The team at @Speechmatics just shipped a really clean integration of realtime speaker diarization for voice agents. I've tinkered quite a bit with multi-speaker voice agent pipelines, and this is the best implementation I've seen so far.
Today’s voice AI agents are built for one-on-one interactions. But the real world isn’t that simple.
Speaker diarization - the ability to identify ‘who’ said ‘what’ - unlocks a new level of context-awareness, enabling voice agents to thrive in complex, multi-speaker environments like households, meetings, or shared workspaces.
Here’s some examples on how diarization solves some of the most common (and stubborn) problems in Voice AI:
Interruptions from background speakers - letting the agent focus on the right voice, ignoring unintended inputs
Lack of multi-speaker understanding - giving agents the ability to track and respond to individuals, not just voices - essential for context-rich conversations
Self-interruption in multi-device setups – When microphones and speakers are on separate systems, agents can mistakenly interpret their own output as user input. This often happens when echo cancellation is weak or fails entirely too
As Voice AI evolves beyond one-on-one interactions, speaker-aware intelligence becomes non-negotiable. Diarization is the key to unlocking this future.
Deploy anywhere!
Even better, this technology isn't limited to the cloud. It can run on your own computer, on-premise, on-device, and even on small embedded hardware.
The demo below showcases a Pipecat-powered voice agent using Speechmatics’ speech-to-text, with audio input and output routed through an ESP32 microcontroller. It plays a real-time Guess Who-style game, highlighting speaker diarization in action.
Beyond diarization, Speechmatics continues to redefine expectations with consistently high accuracy across more than 55 languages. While many speech-to-text (STT) providers struggle with accuracy outside of English, our models set the benchmark for languages regardless of dialects and accents.

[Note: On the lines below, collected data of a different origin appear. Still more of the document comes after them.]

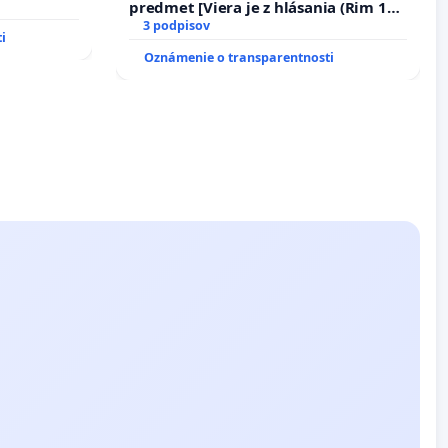
predmet [Viera je z hlásania (Rim 10,
17)]
3 podpisov
i
Oznámenie o transparentnosti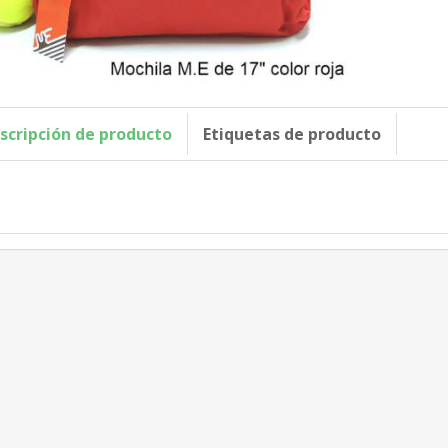
scripción de producto
Etiquetas de producto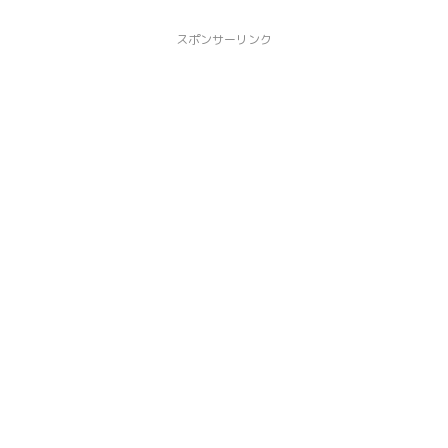
スポンサーリンク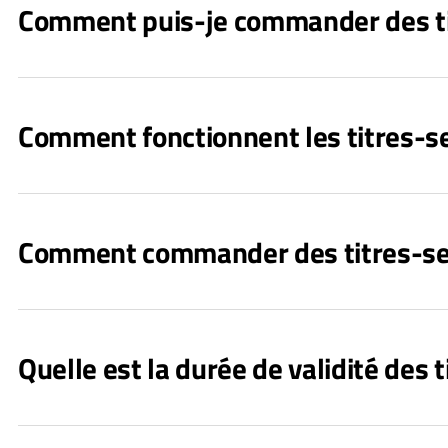
Comment puis-je commander des tit
Comment fonctionnent les titres-se
Comment commander des titres-ser
Quelle est la durée de validité des t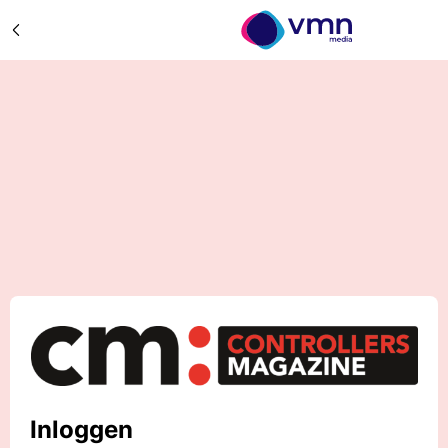
Inloggen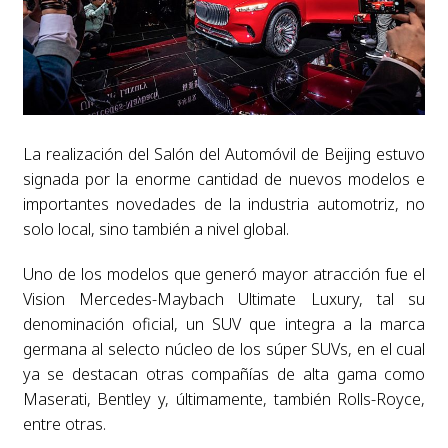
La realización del Salón del Automóvil de Beijing estuvo
signada por la enorme cantidad de nuevos modelos e
importantes novedades de la industria automotriz, no
solo local, sino también a nivel global.
Uno de los modelos que generó mayor atracción fue el
Vision Mercedes-Maybach Ultimate Luxury, tal su
denominación oficial, un SUV que integra a la marca
germana al selecto núcleo de los súper SUVs, en el cual
ya se destacan otras compañías de alta gama como
Maserati, Bentley y, últimamente, también Rolls-Royce,
entre otras.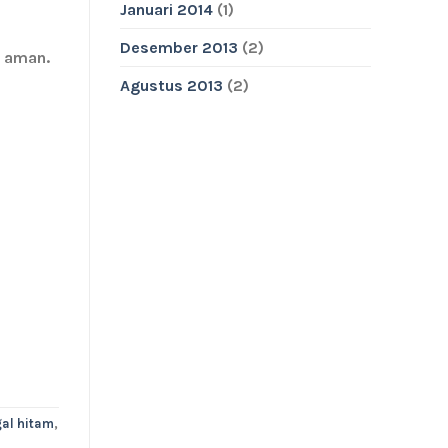
Januari 2014
(1)
Desember 2013
(2)
n aman.
Agustus 2013
(2)
al hitam
,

Empowering Bilingual Conversations
Our pioneering bilingual models, including Spanish-English, Mandarin-English, Malay-English, and Tamil-English, are uniquely designed to capture and transcribe fluid multilingual conversations without sacrificing accuracy at the expense of code-switching. This empowers global businesses to interact effortlessly in diverse linguistic environments, removing language barriers and promoting effective communication.
The world’s most accurate, inclusive, and low-latency STT
Speechmatics remains committed to diversity and inclusion, offering the highest accuracy and lowest latency STT engine, built to understand all dialects and accents. In voice experiences, even a single misunderstanding can break the flow and disrupt the entire user journey. Our approach ensures every voice is heard and accurately represented, regardless of linguistic background or diversity.
Together, Speechmatics and Daily’s Pipecat are unlocking transformative possibilities for voice-driven interactions, demonstrating how advanced technology can deliver unmatched conversational clarity and inclusive communication on a global scale.